## Given data:
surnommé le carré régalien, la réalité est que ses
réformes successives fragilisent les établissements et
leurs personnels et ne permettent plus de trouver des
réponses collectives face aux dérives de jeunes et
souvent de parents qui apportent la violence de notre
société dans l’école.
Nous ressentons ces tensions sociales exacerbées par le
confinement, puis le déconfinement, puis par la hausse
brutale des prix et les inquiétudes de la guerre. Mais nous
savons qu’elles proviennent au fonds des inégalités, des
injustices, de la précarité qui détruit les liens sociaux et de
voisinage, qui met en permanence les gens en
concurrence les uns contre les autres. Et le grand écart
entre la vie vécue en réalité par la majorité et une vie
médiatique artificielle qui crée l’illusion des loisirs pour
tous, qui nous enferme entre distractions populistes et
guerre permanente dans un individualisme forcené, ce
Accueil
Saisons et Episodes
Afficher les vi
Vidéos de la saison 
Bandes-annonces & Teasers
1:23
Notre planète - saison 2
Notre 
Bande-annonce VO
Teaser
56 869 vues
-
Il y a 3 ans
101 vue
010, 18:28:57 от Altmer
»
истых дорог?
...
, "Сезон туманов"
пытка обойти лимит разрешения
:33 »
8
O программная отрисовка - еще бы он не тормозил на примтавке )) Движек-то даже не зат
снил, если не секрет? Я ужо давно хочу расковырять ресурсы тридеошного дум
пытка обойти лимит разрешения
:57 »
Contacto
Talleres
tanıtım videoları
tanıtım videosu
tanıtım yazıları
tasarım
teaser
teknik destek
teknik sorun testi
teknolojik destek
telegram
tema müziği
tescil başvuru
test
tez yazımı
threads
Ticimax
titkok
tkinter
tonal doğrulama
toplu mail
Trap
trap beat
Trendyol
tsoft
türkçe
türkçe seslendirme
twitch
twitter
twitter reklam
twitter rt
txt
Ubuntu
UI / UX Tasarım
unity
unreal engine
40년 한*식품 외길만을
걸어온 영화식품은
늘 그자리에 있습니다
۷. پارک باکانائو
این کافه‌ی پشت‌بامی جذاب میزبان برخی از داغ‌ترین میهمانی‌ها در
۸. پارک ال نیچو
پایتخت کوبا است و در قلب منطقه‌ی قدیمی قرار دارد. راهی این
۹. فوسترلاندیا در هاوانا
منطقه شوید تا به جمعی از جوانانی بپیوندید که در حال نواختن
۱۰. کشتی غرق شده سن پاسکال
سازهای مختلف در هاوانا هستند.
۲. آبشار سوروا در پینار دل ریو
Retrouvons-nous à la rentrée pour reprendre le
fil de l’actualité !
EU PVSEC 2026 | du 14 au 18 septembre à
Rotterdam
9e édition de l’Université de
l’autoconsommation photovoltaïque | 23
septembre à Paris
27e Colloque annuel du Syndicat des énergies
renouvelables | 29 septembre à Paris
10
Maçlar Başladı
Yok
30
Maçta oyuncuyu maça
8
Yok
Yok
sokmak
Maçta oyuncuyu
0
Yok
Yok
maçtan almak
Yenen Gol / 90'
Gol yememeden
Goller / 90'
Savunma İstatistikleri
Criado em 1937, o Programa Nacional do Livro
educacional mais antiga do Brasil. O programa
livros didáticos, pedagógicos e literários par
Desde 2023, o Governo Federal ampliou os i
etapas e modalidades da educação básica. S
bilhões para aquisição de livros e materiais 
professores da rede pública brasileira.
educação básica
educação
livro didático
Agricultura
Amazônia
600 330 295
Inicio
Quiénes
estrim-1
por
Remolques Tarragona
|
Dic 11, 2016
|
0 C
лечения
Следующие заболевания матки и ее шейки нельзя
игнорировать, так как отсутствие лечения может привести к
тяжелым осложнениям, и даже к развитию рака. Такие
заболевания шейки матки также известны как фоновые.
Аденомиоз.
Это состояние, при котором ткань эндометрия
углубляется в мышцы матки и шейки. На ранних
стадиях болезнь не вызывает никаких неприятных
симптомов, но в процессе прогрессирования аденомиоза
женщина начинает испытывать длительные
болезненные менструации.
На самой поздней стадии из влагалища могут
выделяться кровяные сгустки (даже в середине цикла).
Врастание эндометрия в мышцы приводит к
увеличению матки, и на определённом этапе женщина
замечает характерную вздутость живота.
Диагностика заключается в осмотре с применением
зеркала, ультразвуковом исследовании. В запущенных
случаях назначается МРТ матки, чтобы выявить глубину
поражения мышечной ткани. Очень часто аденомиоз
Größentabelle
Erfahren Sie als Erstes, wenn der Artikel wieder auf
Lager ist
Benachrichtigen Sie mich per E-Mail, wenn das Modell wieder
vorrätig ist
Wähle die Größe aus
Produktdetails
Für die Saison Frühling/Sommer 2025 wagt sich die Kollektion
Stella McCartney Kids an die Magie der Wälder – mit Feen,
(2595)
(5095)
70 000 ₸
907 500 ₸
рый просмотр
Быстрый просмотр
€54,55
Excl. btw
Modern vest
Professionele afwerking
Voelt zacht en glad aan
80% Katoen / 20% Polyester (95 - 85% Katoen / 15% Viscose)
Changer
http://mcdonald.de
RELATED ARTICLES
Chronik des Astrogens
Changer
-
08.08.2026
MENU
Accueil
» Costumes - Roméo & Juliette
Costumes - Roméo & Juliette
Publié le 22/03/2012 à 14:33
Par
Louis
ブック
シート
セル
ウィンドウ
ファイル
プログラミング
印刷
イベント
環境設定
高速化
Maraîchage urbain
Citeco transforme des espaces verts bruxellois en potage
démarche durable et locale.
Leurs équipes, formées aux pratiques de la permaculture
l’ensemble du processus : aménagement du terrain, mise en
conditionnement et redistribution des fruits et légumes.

## Your instructions:
Look through the data above for the word "wenn". Report each line where it occurs.

## Answer to this exercise:
Erfahren Sie als Erstes, wenn der Artikel wieder auf
Benachrichtigen Sie mich per E-Mail, wenn das Modell wieder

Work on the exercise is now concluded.